Recently, my brother-in-law Alex has been into the card game Magic: The Gathering. Over the holidays he had the whole family playing, and the question came up of how many times a deck needs to be shuffled to be "random". For an ordinary 52-card deck, the oft-quoted result of 7 was originally given in a New York Times article from 1990. Doing a bit more research, I found a paper following up on that article with a few more details. I wasn't entirely satisfied with that, both because the shuffles described didn't quite match my techniques, and because I found the probability calculations difficult to follow in my first jet-lagged, and now sickened state, so I wrote some code to simulate a series of shuffles. The two types of shuffle I usually do are:

Riffle: Split the deck in two, and interleave the piles, roughly alternating. I modeled this as a split using a Gaussian distribution around the center, and then picking from the two piles with 50/50 chance.

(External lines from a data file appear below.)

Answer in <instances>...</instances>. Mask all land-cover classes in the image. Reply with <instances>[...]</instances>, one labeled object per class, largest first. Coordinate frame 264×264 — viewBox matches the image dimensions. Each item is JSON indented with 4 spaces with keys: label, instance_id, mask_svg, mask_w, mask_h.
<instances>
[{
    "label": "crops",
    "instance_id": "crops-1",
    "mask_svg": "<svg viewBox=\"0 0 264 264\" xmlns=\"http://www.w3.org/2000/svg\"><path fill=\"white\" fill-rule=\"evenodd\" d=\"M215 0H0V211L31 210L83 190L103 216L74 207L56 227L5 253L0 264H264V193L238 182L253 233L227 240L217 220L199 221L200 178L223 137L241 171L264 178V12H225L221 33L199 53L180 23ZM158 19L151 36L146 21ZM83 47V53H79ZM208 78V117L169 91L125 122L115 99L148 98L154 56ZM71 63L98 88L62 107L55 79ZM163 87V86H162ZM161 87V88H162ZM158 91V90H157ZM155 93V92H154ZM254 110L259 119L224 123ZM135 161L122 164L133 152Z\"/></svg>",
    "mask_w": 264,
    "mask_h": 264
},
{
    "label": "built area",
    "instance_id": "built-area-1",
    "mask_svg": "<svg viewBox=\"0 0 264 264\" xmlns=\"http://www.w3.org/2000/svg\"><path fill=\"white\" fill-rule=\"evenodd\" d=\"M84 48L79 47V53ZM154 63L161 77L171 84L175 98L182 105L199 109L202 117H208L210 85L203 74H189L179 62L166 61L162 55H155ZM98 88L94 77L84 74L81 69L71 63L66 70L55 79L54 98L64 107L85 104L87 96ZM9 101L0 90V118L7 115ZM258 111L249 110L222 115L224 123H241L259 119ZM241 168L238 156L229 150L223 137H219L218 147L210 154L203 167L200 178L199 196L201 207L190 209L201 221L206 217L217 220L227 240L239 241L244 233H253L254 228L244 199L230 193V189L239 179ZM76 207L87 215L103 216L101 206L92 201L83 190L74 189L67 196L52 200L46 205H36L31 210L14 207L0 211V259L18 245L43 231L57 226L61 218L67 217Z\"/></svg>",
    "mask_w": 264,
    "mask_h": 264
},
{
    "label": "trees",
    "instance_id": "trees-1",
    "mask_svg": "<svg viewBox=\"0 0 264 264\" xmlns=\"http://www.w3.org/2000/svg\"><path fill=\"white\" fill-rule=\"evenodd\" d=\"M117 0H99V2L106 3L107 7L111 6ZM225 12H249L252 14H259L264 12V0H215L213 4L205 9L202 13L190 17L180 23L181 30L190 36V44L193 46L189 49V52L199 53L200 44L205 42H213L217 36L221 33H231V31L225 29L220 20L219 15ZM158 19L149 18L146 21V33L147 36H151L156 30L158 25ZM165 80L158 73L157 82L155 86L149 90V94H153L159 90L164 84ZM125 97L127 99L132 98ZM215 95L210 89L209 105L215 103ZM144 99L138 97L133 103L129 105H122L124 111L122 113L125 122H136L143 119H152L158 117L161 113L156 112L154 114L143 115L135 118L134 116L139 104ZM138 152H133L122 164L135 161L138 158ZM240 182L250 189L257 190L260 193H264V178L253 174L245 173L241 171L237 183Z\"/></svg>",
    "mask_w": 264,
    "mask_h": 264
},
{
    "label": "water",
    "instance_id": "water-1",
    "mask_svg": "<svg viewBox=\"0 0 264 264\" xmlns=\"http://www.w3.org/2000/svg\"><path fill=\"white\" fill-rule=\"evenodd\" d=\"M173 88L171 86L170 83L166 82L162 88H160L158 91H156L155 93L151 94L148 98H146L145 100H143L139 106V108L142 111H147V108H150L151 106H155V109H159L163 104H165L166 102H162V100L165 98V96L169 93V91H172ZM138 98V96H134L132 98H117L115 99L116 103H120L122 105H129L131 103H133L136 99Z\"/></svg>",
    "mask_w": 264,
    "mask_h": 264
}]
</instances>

Overhand: Holding the deck in one hand, move packs of cards to the other. I modeled this as splitting the deck into a set number of unequal packs, and reversing the order of those packs.

Now we have to figure out the quality of these shuffles. I've talked about one way to measure randomness before, but that doesn't really apply here, since all the cards (in a standard deck anyway) are unique. For a deck labeled 1-52, the two quality measures I came up with are: the total number of cards in sequences, and the distance of each card from its original position. Over a series of shuffles, here are the means and standard deviations for those two measures on a set of 5000 decks:

For both distance measures, the riffle shuffle appears to reach a stable value in fewer shuffles. Breaking up runs is clearly not a strong suit of the overhand shuffle, but it moves cards from their original position pretty quickly. As far as the minimum number of shuffles though, it appears 7 is a reliable choice, but you could get away with fewer on average.